Mantenha o contrato pequeno: poucas props com os dados que o widget precisa e poucos eventos para reportar intenções do usuário. Prefira valores simples e objetos que você controla, adicione defaults, valide entradas e falhe de forma suave mostrando um estado vazio em vez de lançar erros.

Quando devo emitir `update:modelValue` vs `change` de um componente personalizado?

update:modelValue é ideal quando o widget se comporta como um controle de formulário e deve suportar v-model. change é mais adequado para ações “confirmadas”, como quando o usuário clica em Salvar ou finaliza uma seleção, para que o pai não processe cada tecla digitada.

Como evito que o CSS do meu widget quebre outras páginas geradas?

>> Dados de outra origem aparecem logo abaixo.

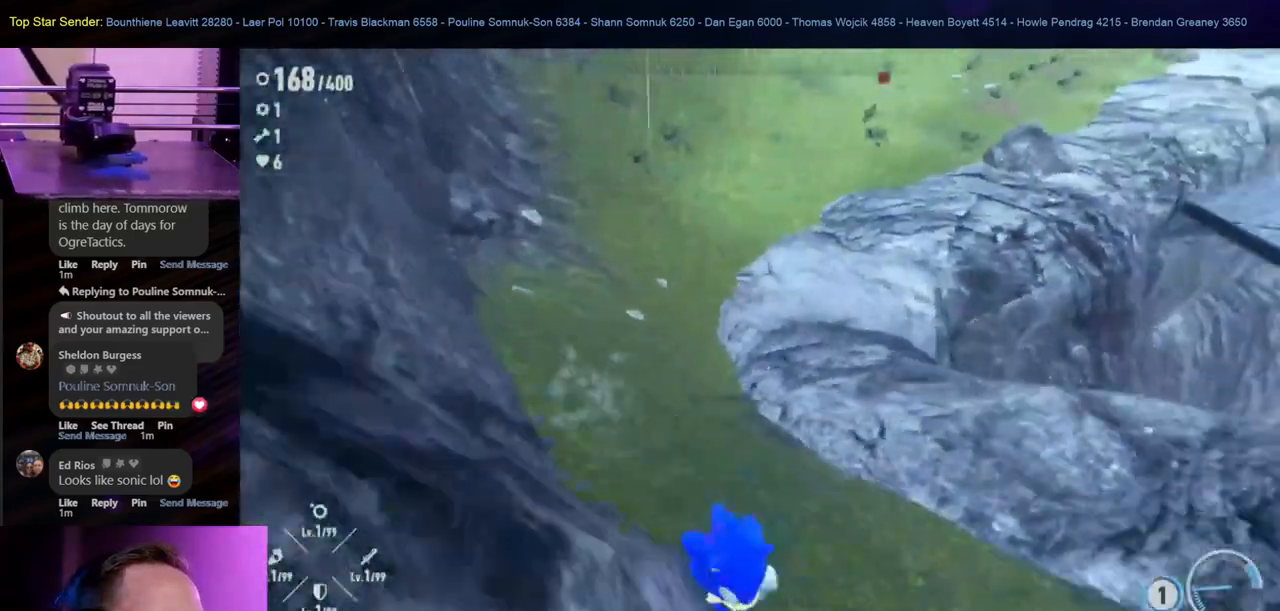
{"buttons": [], "left_stick": "right", "right_stick": "center", "events": [[17, "left_stick", "down-right"], [150, "left_stick", "right"], [183, "right_stick", "center"]]}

Escopo seus estilos e use um prefixo claro de classes para que páginas regeneradas não sobreponham seu CSS acidentalmente. Se precisar do tema da aplicação, passe tokens de tema como props (cores, espaçamento, tamanho de fonte) em vez de importar ou depender de estilos de página.

Onde deve ficar a lógica de negócio se eu adicionar componentes UI personalizados?

Por padrão, mantenha regras de negócio fora do widget. Deixe a página ou o backend decidir permissões, validações e comportamento de salvamento, enquanto o widget foca em renderizar e emitir eventos como select, retry ou approve.

Quais são as razões mais comuns para componentes personalizados quebrarem após a regeneração?

Evite depender de detalhes instáveis como caminhos de arquivos gerados, estrutura do DOM pai ou formato interno de objetos de estado. Se precisar deles, esconda essa dependência em um wrapper para que uma renomeação como user.name para user.profile.name não force a reescrita do widget.

O que devo testar antes e depois de regenerar para detectar problemas cedo?

Teste o widget isoladamente com props fixas que correspondam ao contrato, incluindo valores ausentes ou malformados. Depois regenere e verifique duas coisas primeiro: as mesmas props ainda são passadas e os mesmos events ainda são tratados pela página.

Quando vale a pena construir um widget Vue sob medida em vez de usar blocos de UI integrados?

Nem toda UI precisa de código personalizado; use componentes customizados para o que o construtor visual não expressa bem, como gráficos complexos, seletores de mapas, assinaturas ou planners drag-and-drop. Se um requisito pode ser atendido ajustando a UI gerada e os processos visuais, isso tende a ser mais fácil de manter a longo prazo.